1.0 out of 5 stars
Shockingly banal., February 13, 2007
This review is from: Minstrels (Paperback)
After reading "Nice Little Stories Jam-Packed with Sex and Violence" and "My Dream Date (Rape) With Kathy Acker," the one thing I never thought Hemmingson could do was bore me. But he did that plenty with the tedious "Minstrels."
The story finds an American in Paris hooking up with a French woman he fell in love with a few years back while she was in the States.
His girlfriend Veronique's friend, Alexander, belongs to a terrorist group who want an undetermined revolution in Europe.
Albert, the American, finds himself involved with the terrorists, and then ends up in jail after killing Alexander in self-defense.

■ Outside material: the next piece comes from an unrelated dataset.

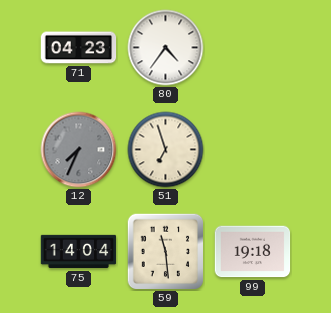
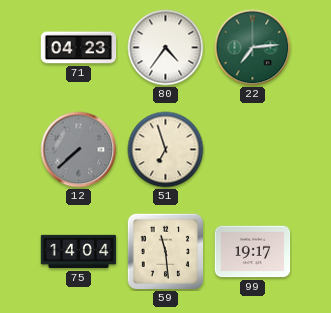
22: none -> 7:14
12: 7:34 -> 7:38
99: 19:18 -> 19:17
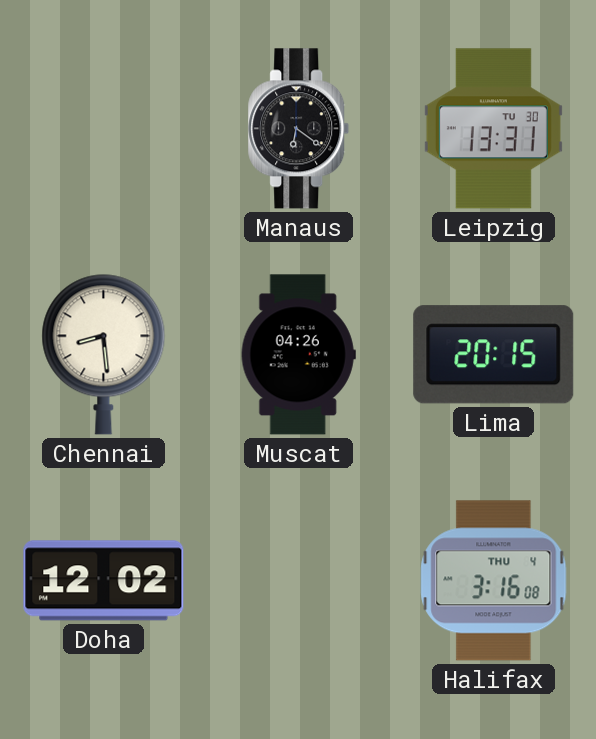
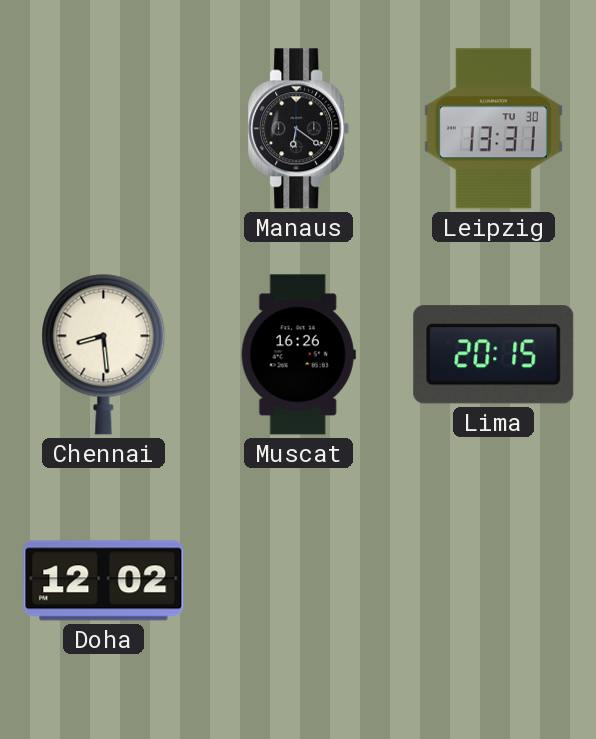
Muscat: 04:26 -> 16:26
Halifax: 3:16 -> none
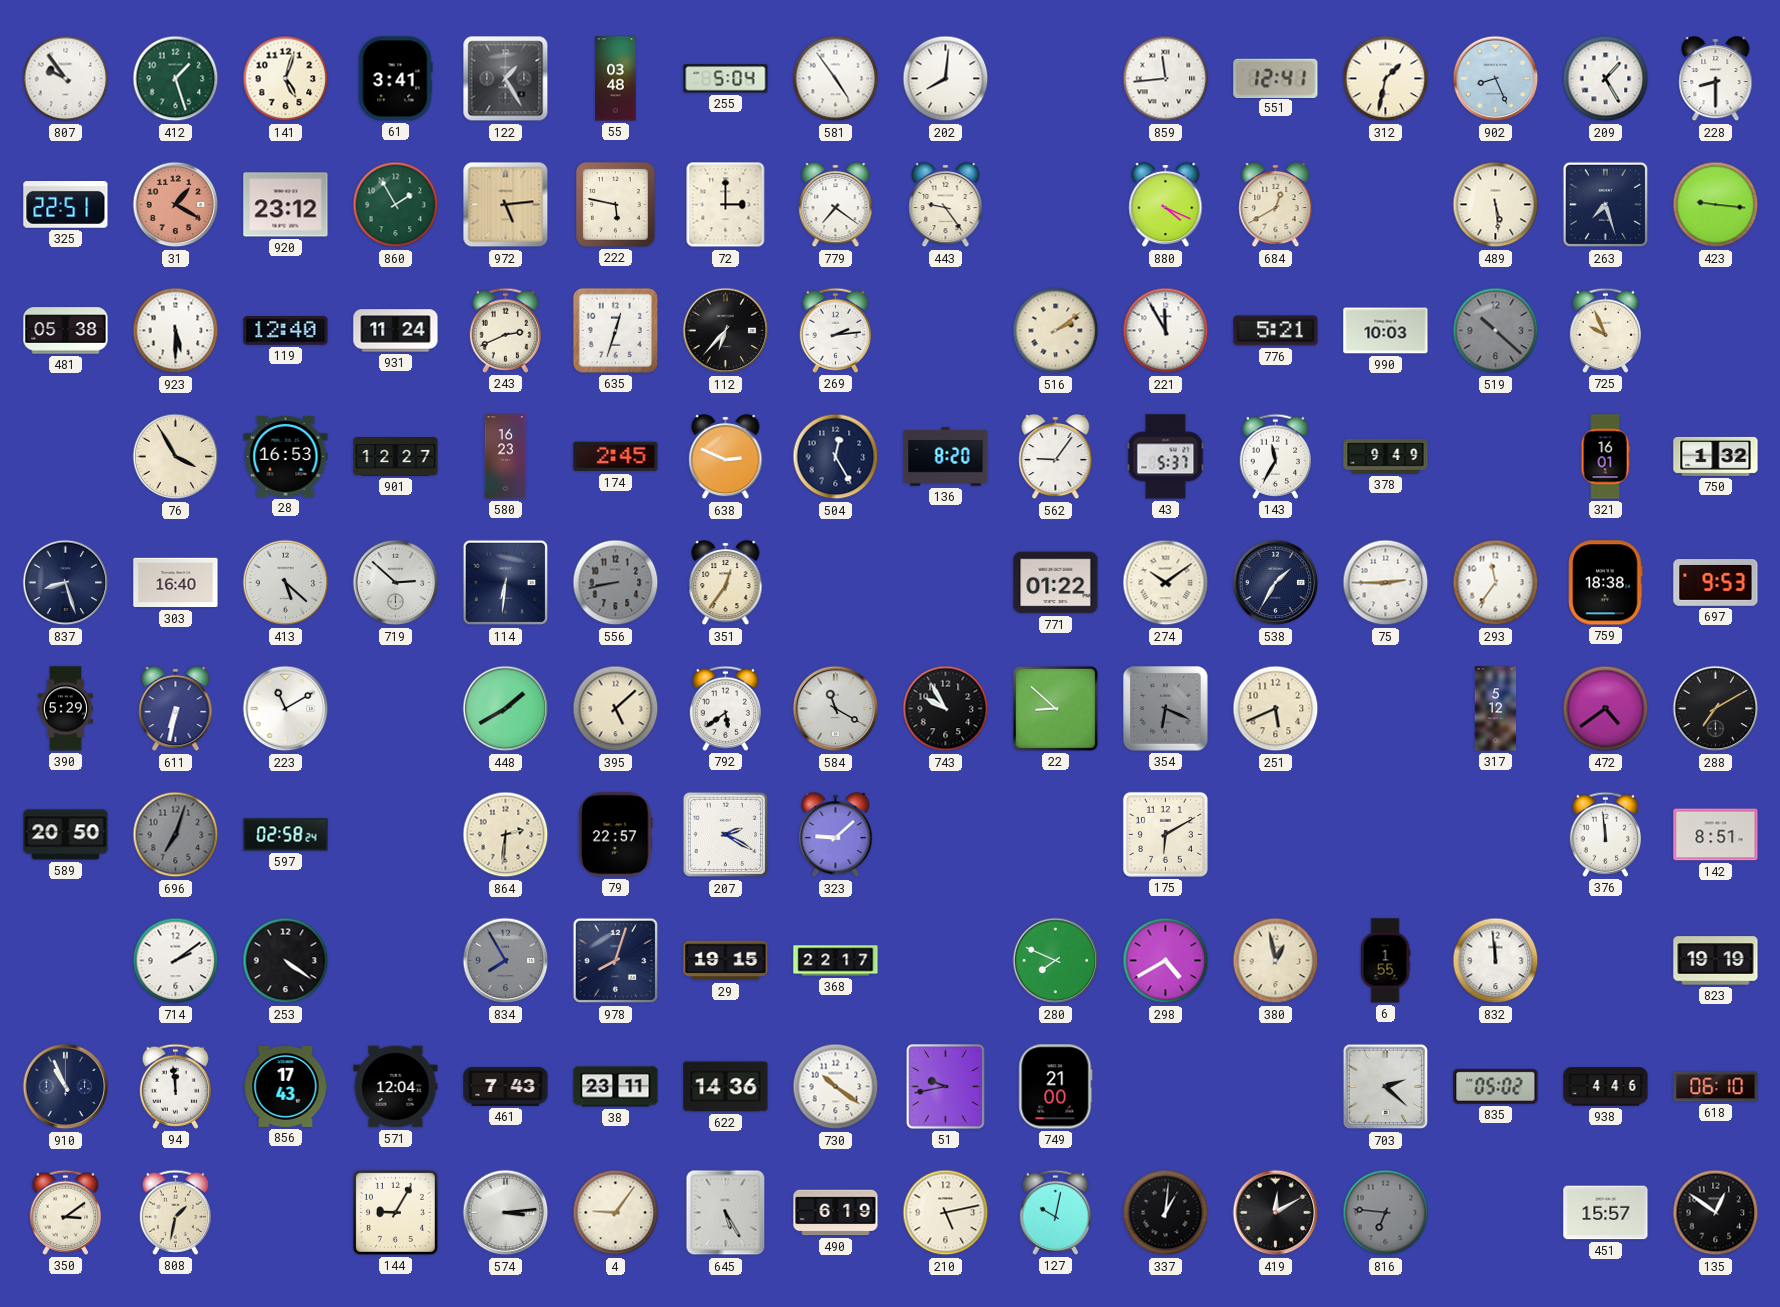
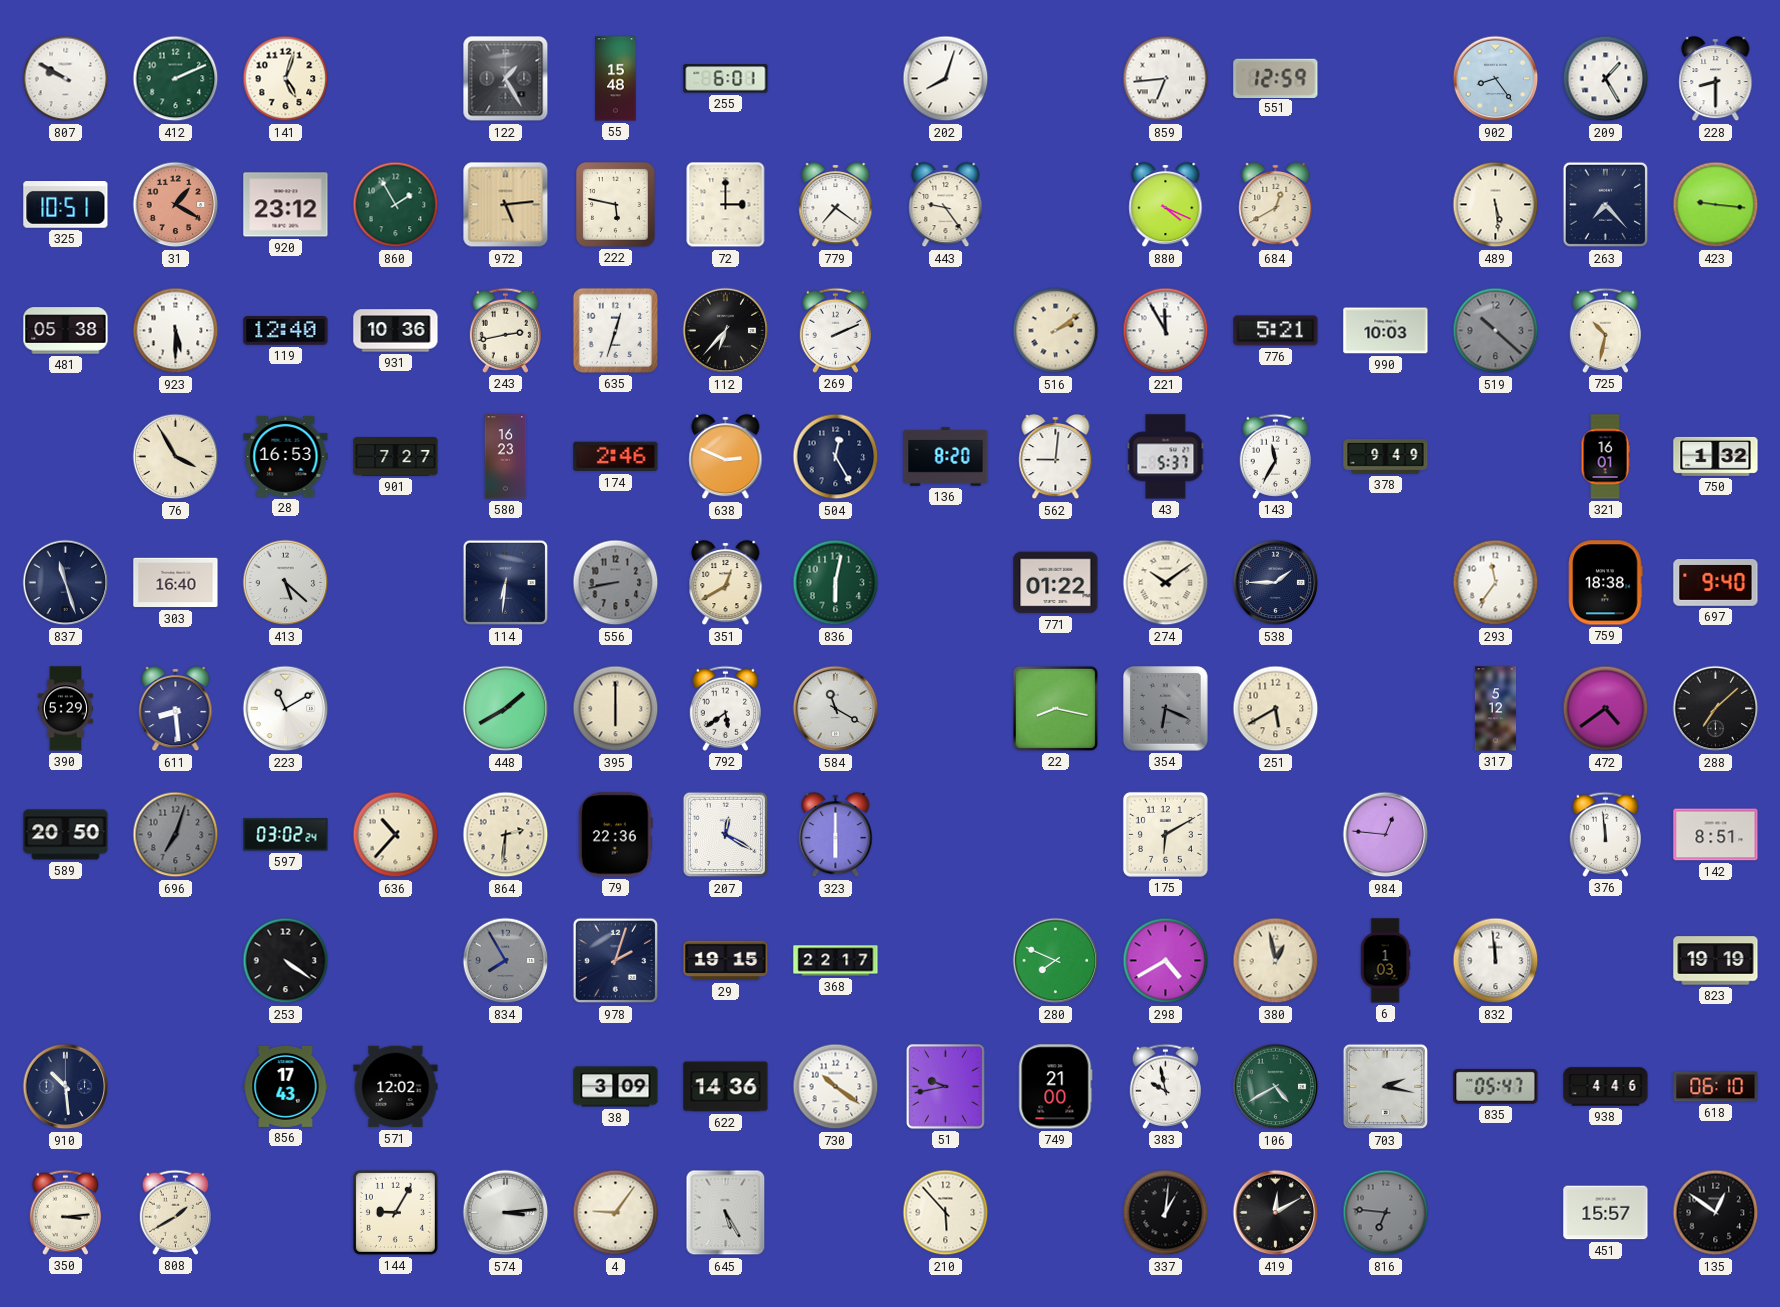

The book takes a truly odd turn as Albert, as part of a deal he cuts with a huge television company (which apparently is more powerful than the government -- or actually runs the government -- and can get him out of jail), lets them implant a fiber-optic eye-camera into his head to film his life as a reality TV show.
This novel is boring and cliche beyond description. It is filled with insipid dialogue and tepid, simplistic prose. It's so weirdly hackneyed and obvious that you wonder if it's ironic, but I don't think it is. There are also juvenile touches -- like having each chapter the name of a Camus novel and having the main character named Albert.
The attack on the media is a weak one. Since this book was written in 1997, Hemmingson certainly predicted the reality-TV nightmare that was to come, but he didn't come up with anything to do with this vision.
I was frankly shocked by how flat and dull this book was. There's no hint of the author I've read in his other works to be found here.
A disappointing, insignificant work by a very talented author.